BEGIN EXERCISE MATERIAL

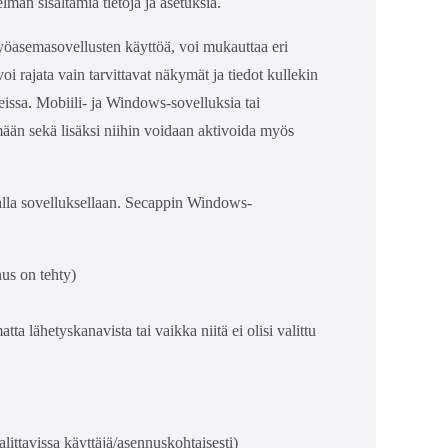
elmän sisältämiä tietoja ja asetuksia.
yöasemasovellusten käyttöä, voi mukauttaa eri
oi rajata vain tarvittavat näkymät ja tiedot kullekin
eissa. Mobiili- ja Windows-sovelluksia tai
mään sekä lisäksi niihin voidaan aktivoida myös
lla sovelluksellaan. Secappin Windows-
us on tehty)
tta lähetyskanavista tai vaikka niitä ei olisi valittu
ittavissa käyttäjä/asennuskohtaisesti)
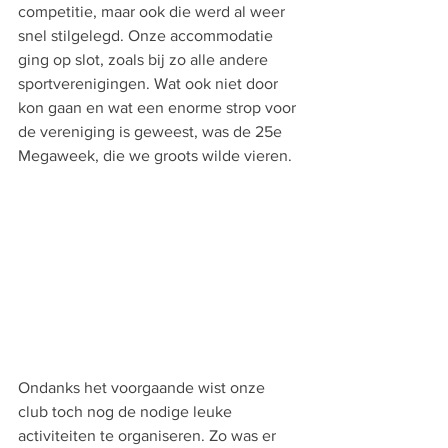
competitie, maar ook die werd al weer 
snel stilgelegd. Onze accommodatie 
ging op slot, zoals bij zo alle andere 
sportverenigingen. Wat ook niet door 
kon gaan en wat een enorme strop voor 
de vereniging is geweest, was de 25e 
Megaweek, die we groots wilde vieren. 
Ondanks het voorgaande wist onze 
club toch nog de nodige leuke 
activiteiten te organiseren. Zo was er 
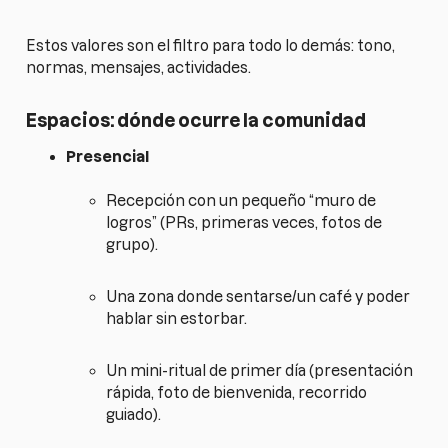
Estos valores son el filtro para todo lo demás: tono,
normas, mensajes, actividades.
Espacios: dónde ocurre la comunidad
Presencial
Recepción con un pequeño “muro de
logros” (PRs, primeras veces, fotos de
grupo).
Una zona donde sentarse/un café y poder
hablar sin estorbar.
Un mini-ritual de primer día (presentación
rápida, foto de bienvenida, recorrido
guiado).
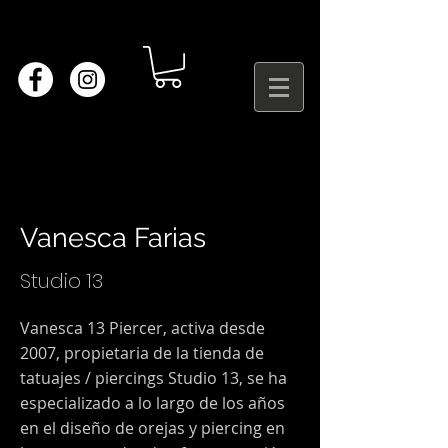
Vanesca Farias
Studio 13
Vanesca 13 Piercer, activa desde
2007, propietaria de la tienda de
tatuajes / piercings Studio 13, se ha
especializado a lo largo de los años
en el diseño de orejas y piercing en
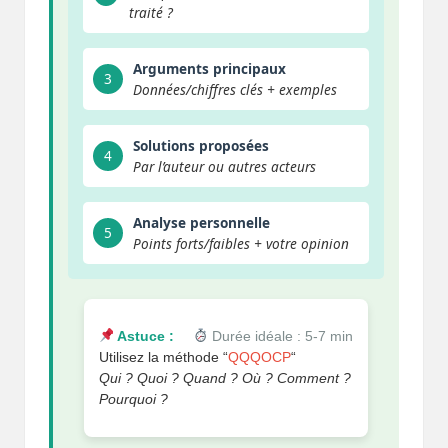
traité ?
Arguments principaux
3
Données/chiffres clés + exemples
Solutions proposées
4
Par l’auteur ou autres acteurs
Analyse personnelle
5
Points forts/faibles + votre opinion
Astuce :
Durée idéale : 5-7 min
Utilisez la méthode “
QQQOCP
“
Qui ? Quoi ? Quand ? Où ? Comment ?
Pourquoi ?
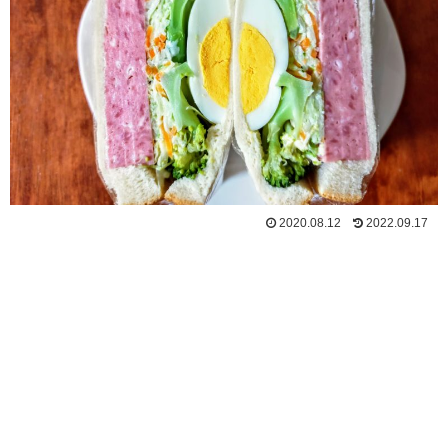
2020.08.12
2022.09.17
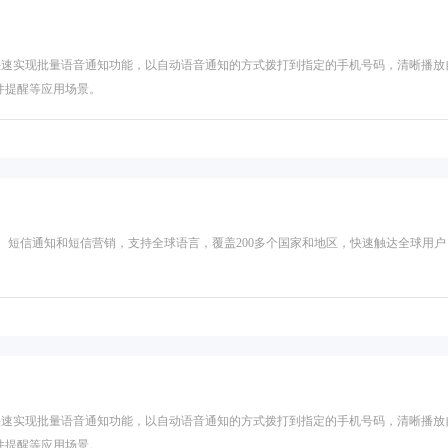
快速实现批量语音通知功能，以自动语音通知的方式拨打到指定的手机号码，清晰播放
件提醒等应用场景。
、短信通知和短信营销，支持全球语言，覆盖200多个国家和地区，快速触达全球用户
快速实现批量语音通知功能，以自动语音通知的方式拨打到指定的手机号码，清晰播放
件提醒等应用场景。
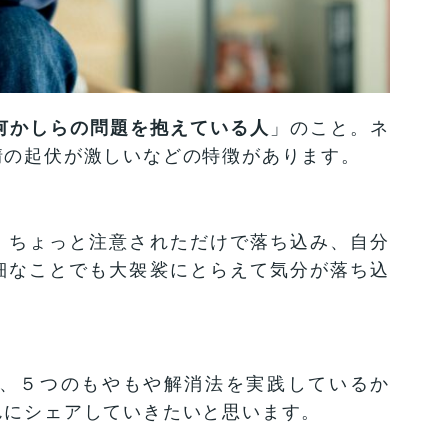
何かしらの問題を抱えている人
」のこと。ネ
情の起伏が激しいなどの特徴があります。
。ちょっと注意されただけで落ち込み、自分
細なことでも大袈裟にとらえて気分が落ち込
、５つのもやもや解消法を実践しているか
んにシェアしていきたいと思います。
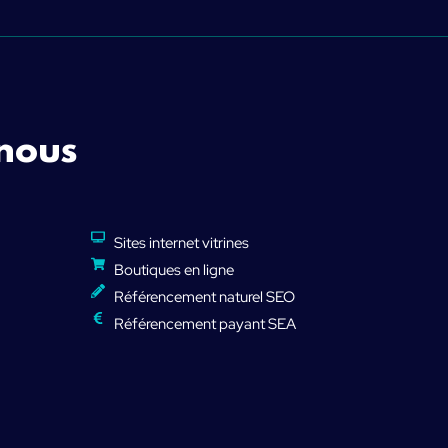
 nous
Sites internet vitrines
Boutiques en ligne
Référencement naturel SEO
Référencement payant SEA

END EXERCISE MATERIAL
BEGIN EXERCISE MATERIAL

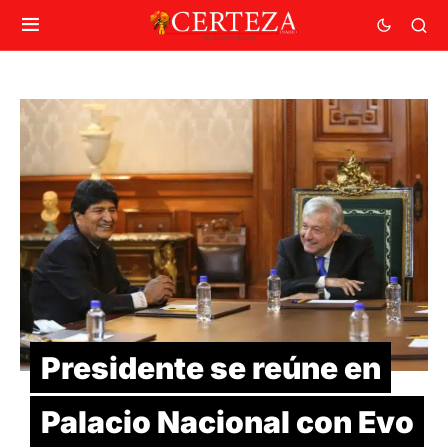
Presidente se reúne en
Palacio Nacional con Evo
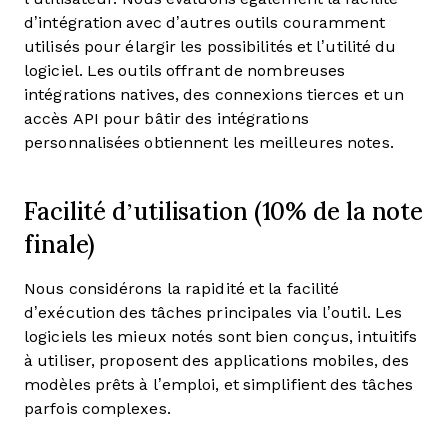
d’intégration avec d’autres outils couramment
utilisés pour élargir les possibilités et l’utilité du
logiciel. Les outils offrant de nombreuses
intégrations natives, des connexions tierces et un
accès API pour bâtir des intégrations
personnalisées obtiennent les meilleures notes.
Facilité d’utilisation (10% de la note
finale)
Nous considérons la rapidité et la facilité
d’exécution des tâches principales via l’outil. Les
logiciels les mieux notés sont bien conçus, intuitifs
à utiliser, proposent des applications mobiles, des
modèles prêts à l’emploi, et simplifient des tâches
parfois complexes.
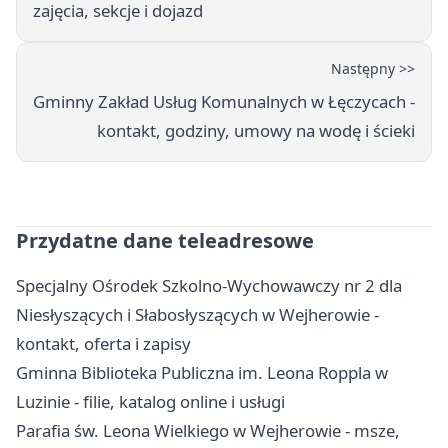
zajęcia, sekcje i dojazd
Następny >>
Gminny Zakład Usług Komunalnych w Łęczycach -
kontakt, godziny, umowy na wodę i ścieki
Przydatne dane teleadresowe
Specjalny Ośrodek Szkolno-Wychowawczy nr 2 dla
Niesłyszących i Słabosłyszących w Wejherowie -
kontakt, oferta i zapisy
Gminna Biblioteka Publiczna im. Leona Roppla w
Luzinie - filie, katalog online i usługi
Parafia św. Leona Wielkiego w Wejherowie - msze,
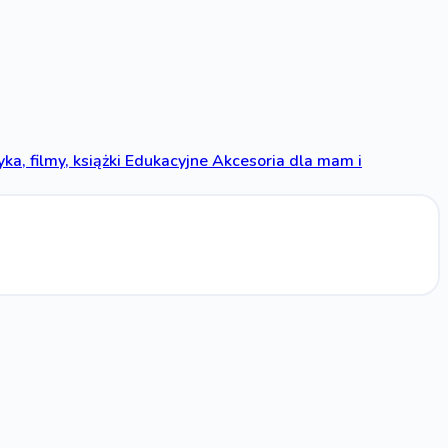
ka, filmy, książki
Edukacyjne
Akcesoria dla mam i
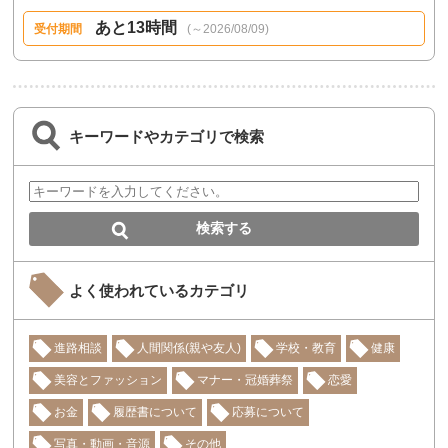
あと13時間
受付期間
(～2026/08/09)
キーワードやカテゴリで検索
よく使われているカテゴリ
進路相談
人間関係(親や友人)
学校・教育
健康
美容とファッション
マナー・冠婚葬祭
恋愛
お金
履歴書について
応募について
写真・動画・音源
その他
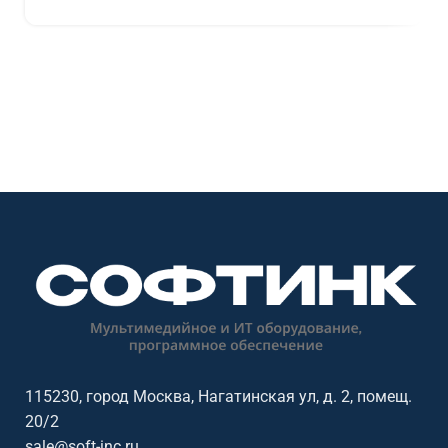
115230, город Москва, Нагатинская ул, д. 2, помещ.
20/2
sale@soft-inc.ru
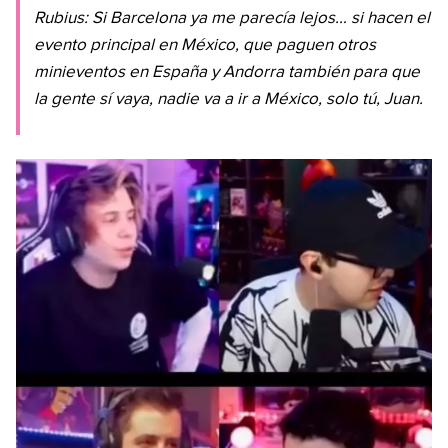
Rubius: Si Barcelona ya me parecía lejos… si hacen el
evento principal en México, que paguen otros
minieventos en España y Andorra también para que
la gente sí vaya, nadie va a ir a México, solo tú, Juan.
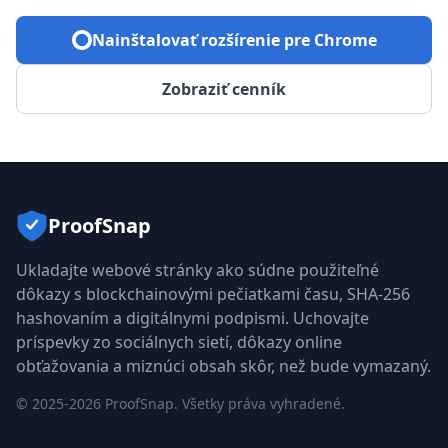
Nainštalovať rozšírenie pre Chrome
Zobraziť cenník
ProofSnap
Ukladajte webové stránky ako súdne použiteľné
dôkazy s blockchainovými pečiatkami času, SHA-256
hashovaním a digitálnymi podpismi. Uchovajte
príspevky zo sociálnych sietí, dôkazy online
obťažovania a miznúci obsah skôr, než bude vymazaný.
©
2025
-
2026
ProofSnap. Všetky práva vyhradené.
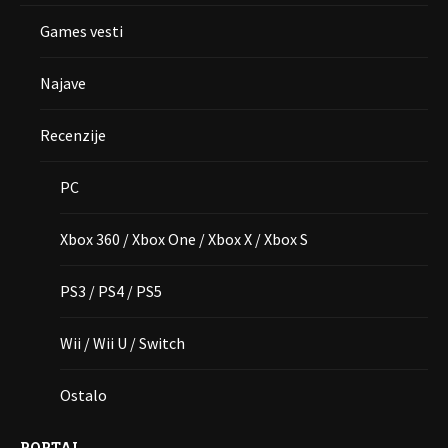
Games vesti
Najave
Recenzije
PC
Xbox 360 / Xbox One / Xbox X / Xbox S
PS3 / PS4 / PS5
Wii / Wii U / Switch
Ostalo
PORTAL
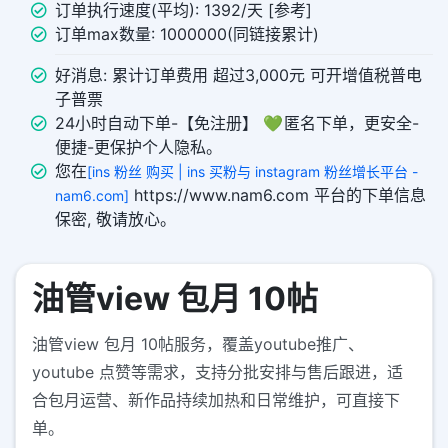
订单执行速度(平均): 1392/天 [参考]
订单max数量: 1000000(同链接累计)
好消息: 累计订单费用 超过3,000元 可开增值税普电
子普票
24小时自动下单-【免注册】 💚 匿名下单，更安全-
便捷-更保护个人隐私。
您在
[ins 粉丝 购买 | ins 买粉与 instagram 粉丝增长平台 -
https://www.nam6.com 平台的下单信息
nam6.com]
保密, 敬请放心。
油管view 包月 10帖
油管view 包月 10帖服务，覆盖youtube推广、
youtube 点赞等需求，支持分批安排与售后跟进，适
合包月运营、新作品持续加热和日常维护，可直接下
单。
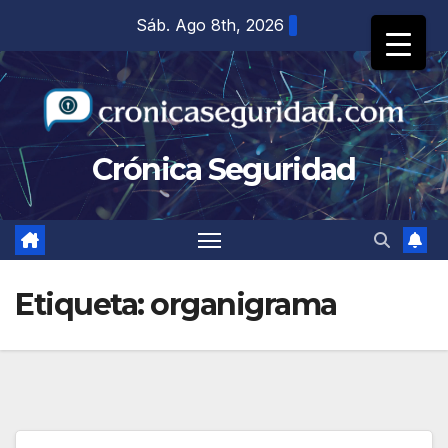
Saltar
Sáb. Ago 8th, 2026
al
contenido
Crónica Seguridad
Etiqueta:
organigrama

END EXERCISE MATERIAL

**TASK STATEMENT**
The answer must be every line from the records above that contains "Vanesca".

**RESPONSE TO THIS TASK**
Vanesca Farias
Vanesca 13 Piercer, activa desde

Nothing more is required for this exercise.